It’s easy to make hiring mistakes, and hiring less than you really need is one of the easiest mistakes to make.
It’s easy to look at the job description, the job duties, and the position’s roles and responsibilities and hire to that template. But much of what allows an employee to succeed isn’t captured on paper, even when you have a list of the attributes that lead to success.
We have written a number of posts on the attributes that allow employees to succeed in transitioning from temp-to-hire positions, attributes like attitude, attendance, flexibility, initiative, and resourcefulness. In many cases, we hire for the hard, measurable, verifiable skills and we ignore the soft skills that really determine whether an employee succeeds or fails. The hard skills alone don’t usually allow an employee to succeed in a role where they have to work with other people and as part of a team.
Hiring based on hard skills alone almost always results in hiring less than what is really required by the position.
Hiring for one level up
One of the reasons that it’s easy to end up hiring out of desperation is due to our laser like focus on hiring only for the position we are filling.
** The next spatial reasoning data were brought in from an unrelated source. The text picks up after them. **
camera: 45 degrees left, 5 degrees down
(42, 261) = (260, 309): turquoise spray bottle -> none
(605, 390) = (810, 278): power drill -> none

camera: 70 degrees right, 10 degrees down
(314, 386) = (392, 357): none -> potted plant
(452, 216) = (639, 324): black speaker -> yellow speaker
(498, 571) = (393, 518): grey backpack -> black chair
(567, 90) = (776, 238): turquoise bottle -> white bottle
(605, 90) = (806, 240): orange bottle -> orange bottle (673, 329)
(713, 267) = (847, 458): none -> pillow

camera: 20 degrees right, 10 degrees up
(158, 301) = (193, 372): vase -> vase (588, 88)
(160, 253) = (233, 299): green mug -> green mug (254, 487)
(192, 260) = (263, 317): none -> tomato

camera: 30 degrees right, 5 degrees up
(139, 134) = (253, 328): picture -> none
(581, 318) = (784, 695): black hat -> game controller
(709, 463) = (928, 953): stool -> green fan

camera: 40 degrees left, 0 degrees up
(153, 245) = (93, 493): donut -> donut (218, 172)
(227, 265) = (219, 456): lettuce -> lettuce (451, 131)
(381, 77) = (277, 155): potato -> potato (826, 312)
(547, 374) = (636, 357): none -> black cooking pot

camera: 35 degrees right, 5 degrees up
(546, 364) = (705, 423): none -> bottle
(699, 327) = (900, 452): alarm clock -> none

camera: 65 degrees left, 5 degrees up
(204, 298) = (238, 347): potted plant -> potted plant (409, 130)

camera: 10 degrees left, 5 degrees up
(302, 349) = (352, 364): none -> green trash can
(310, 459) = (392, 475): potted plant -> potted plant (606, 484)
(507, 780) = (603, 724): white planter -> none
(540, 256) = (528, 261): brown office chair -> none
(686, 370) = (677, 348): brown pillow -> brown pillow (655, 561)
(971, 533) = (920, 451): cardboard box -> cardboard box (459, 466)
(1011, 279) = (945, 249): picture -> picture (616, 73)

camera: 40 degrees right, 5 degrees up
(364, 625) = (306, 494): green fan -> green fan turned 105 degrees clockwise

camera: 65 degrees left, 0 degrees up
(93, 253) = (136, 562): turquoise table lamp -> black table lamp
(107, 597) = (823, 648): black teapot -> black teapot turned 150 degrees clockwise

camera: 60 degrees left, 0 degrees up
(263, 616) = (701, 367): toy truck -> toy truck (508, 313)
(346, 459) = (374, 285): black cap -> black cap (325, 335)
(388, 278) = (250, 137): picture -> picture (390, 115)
Much of the time, we are really hiring to fill the open position—and to fill it with someone who can eventually grow into the next position. This isn’t always true; for some positions, there is little chance of growing into the next position. But when the position you are filling is really the pool for promoting from within, it’s important to hire with that fact in mind.
The reason so many organizations lack the bench strength and a leadership pipeline is that they evaluate candidates only for the position they are currently filling. It’s more difficult and time-consuming in the short run to hire with an eye towards the future, but over the long run it builds a pipeline of employees with the skills to grow into future roles and it builds a company’s competitiveness.
How not to hire less than you really need
It’s important to ensure that you build your hiring criteria on all of the skills necessary to succeed in the role for which you are hiring; this especially includes the soft skills that really allow an employee to succeed. If you have a candid environment where the unvarnished truth is delivered directly, your might need employees that are accustomed to that culture or who have particularly thick skin, for example. It’s important to capture all of the attributes the employee needs to succeed.
Not every position is going to lead to a future, higher-level position. But it is important to identify those positions that are going to make up the pool from which you can promote from within so that you can hire with that goal in mind. One way to determine whether a candidate is right for the position for which you are hiring and one position up is to ask: “If this candidates has the skills to succeed in this role, what will we need to provide her in order for her to develop into the next role for which we may need her?” If you can provide the experiences to help that individual grow, it is likely a good hire. If you can’t provide those experiences, it may mean you need to hire someone that already possesses some of skills required one level up.
We don’t pretend that any of this easy. But keeping these ideas front of mind and asking the tough questions can prevent you from hiring less than you really need and from hiring out of desperation later.